A better film for raising many issues present in Evelyn and adding several more is Phillip Noyce's latest film, Rabbit Proof Fence (2002), a powerful film about family, culture and cultural conflict, and my personal favorite for 2002. Australia is attempting to come to grips with the consequences of a government policy authorizing the removal of "mixed race" children, children of aboriginals and whites, from their parents and placement in church-run institutions. These children, called the Stolen Generation, are at the center of a raging debate in Australia over whether the removal policy was simply misguided benevolence or genocide directed at eliminating the aboriginal community. The film clearly states that the goal for the removal of mixed race children was to assimilate and whiten their offspring, minimizing growth within the aboriginal community -- genocide.

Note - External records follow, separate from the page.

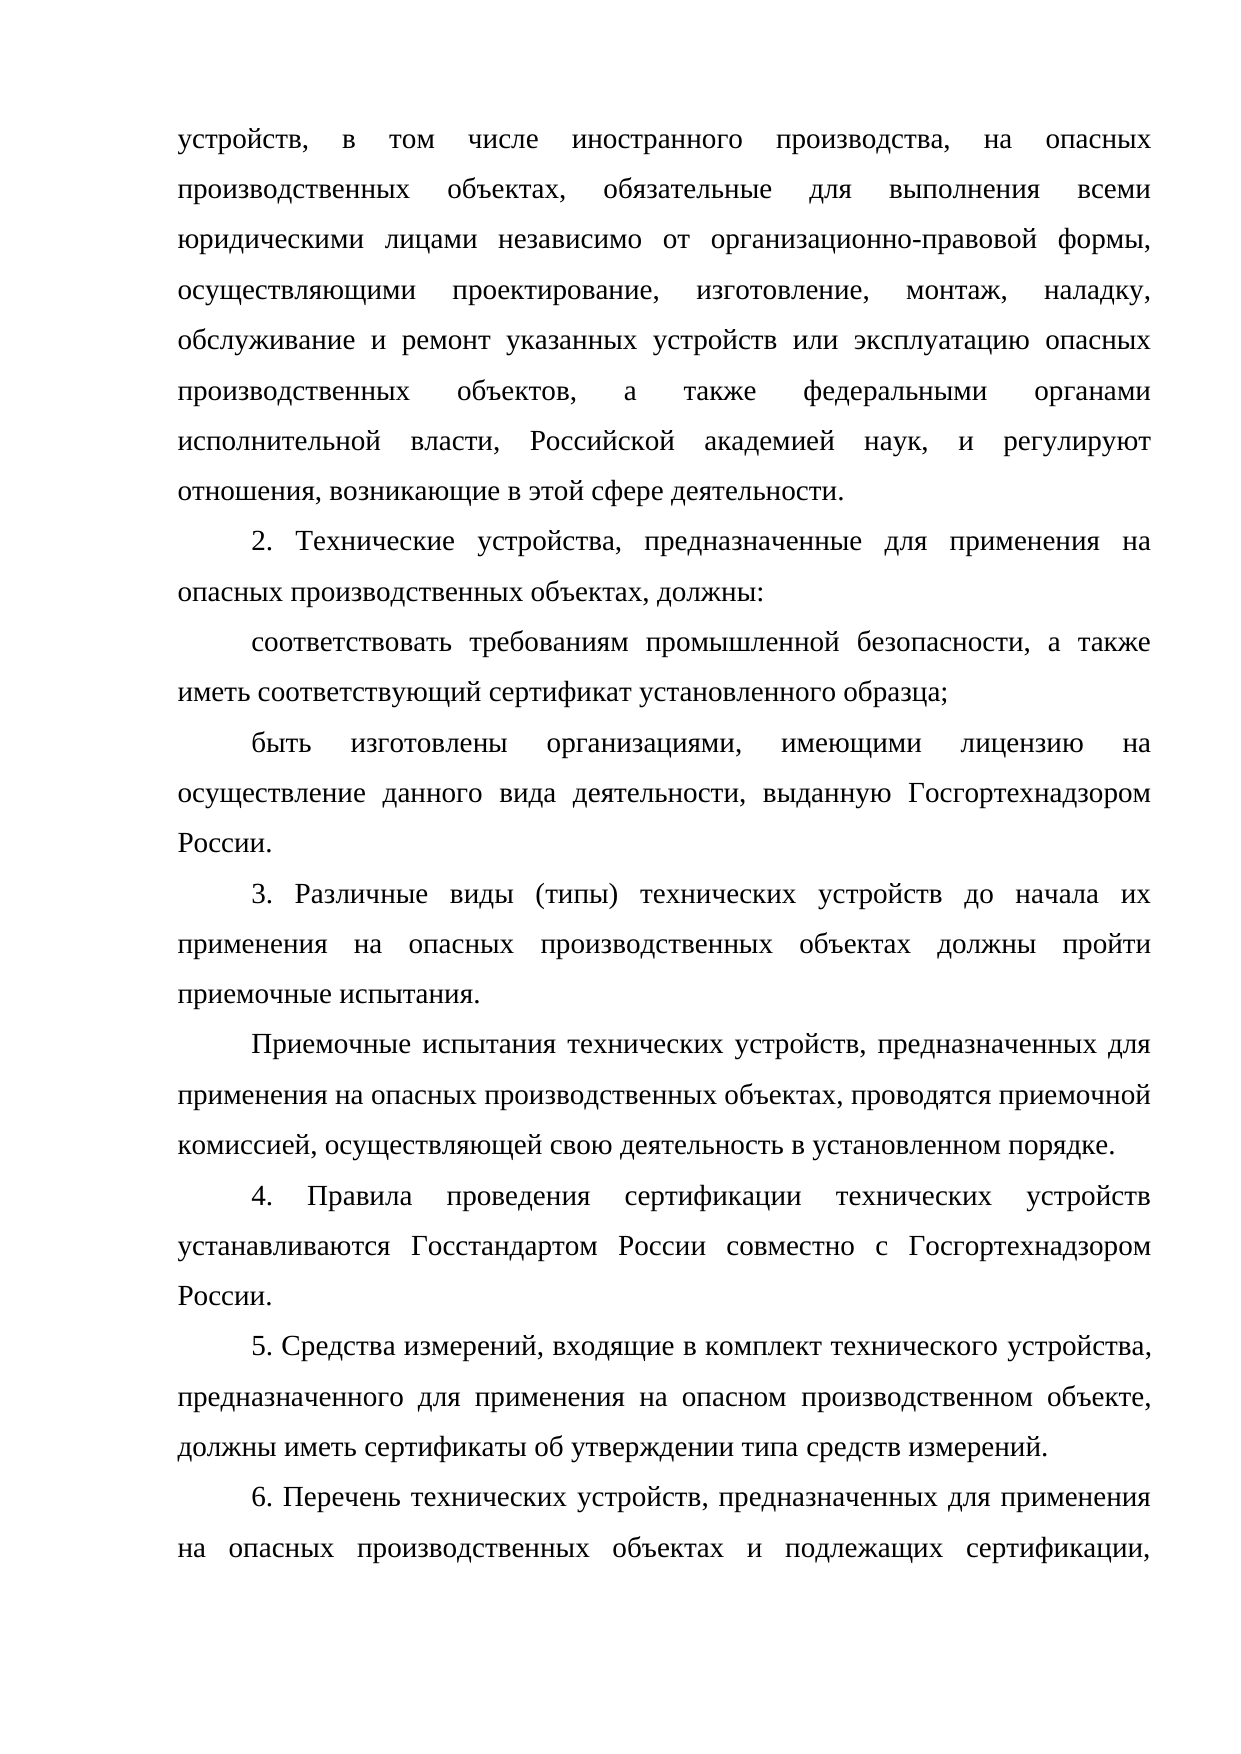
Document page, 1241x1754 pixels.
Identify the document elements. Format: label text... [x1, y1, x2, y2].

text соответствовать требованиям промышленной безопасности, а также иметь соответствующий сертификат установленного образца; [177, 624, 1152, 708]
text 2. Технические устройства, предназначенные для применения на опасных производственных объектах, должны: [177, 523, 1152, 607]
text 5. Средства измерений, входящие в комплект технического устройства, предназначенного для применения на опасном производственном объекте, должны иметь сертификаты об утверждении типа средств измерений. [177, 1328, 1152, 1463]
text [177, 121, 1152, 507]
text 4. Правила проведения сертификации технических устройств устанавливаются Госстандартом России совместно с Госгортехнадзором России. [177, 1178, 1152, 1312]
text быть изготовлены организациями, имеющими лицензию на осуществление данного вида деятельности, выданную Госгортехнадзором России. [177, 725, 1152, 859]
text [177, 1479, 1152, 1563]
text 3. Различные виды (типы) технических устройств до начала их применения на опасных производственных объектах должны пройти приемочные испытания. [177, 876, 1152, 1010]
text Приемочные испытания технических устройств, предназначенных для применения на опасных производственных объектах, проводятся приемочной комиссией, осуществляющей свою деятельность в установленном порядке. [177, 1027, 1152, 1161]
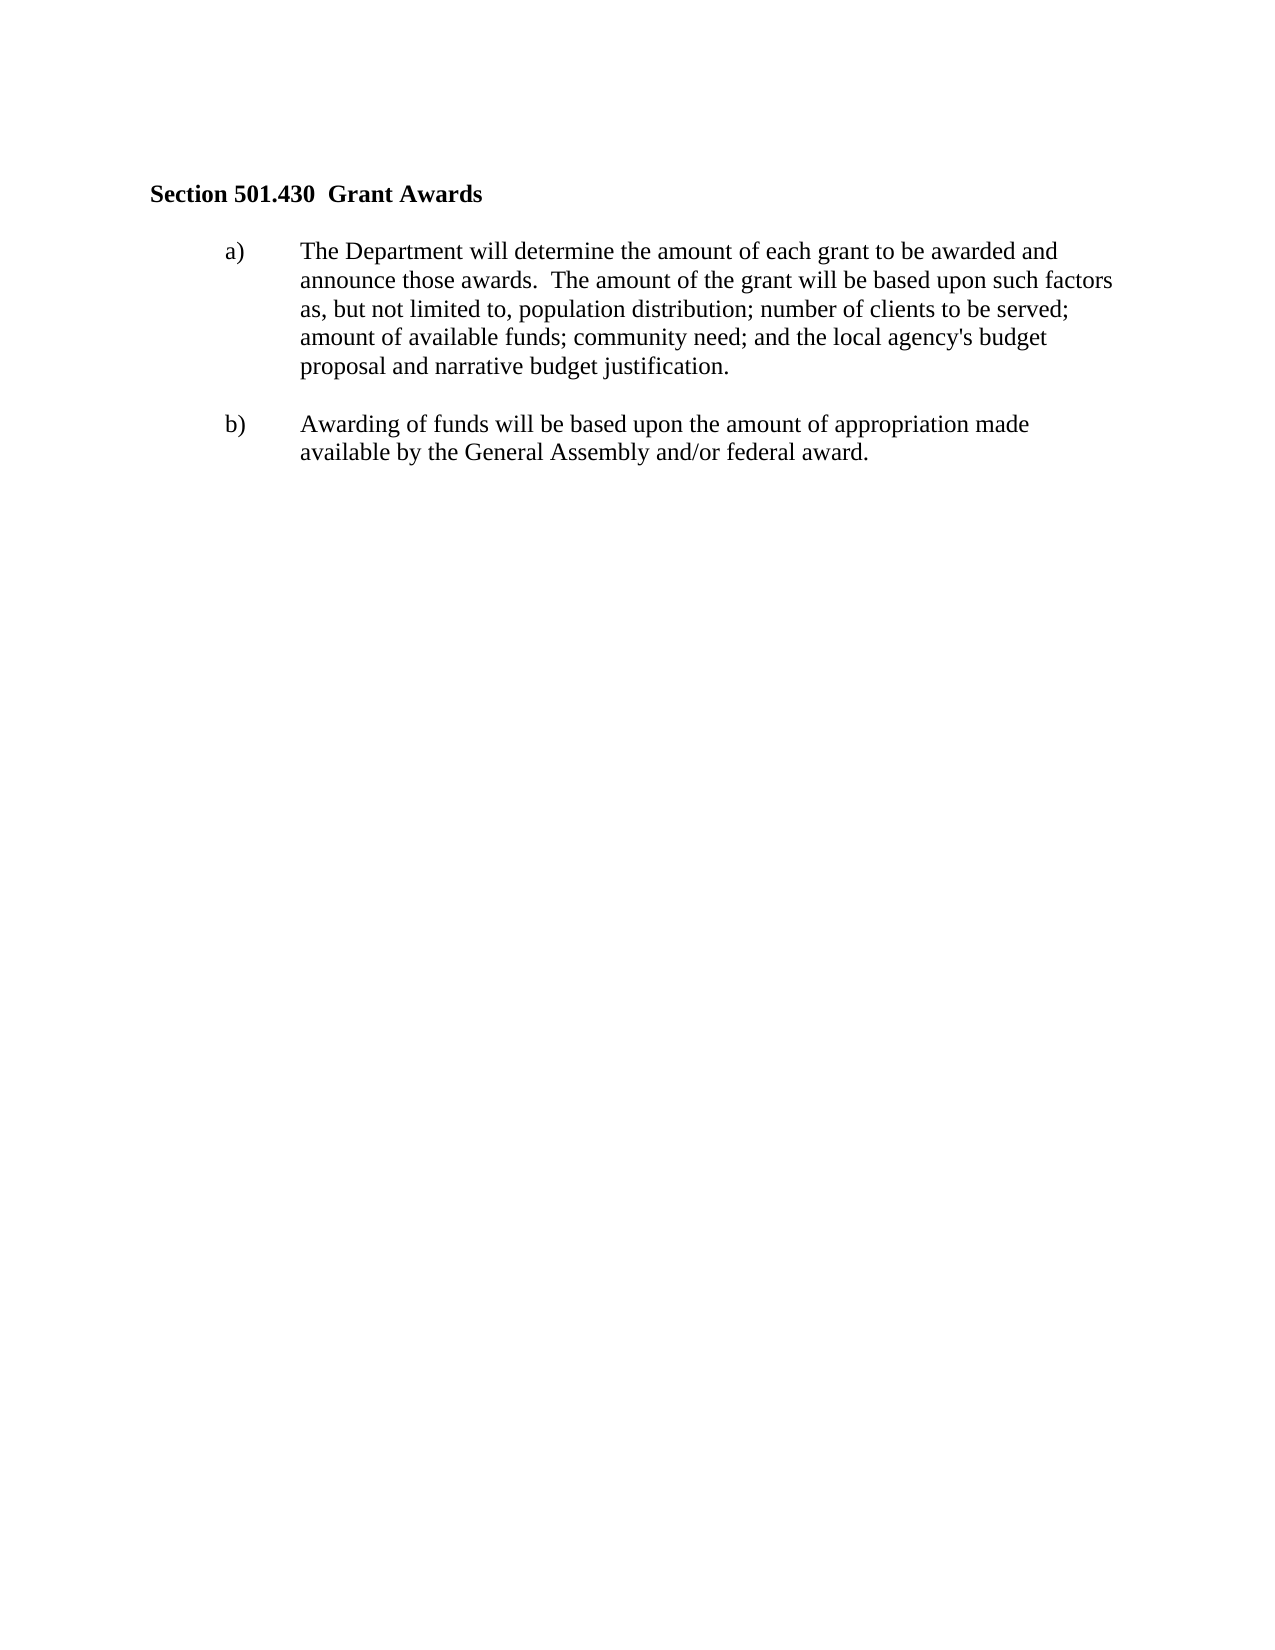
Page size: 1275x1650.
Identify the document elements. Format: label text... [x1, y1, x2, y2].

What Rabbit Proof Fence indicates more clearly than Evelyn is how governments, and often religious institutions, use law to undercut parental authority and autonomy, especially in situations where parents are dependent upon government largess (food, shelter, etc.) One important difference, however, is that the parents in Rabbit Proof Fence did not have available to them the same formal legal remedies to challenge the removal of their children as Desmond Doyle. Our question should be why not.

Finally, after viewing Evelyn, Rabbit Proof Fence or The Orphans Trains, we should ask ourselves whether each country has learned anything about when and how government should intervene in family life. The hard question is how to determine when government intervention is well-meaning and even if well-meaning, misguided.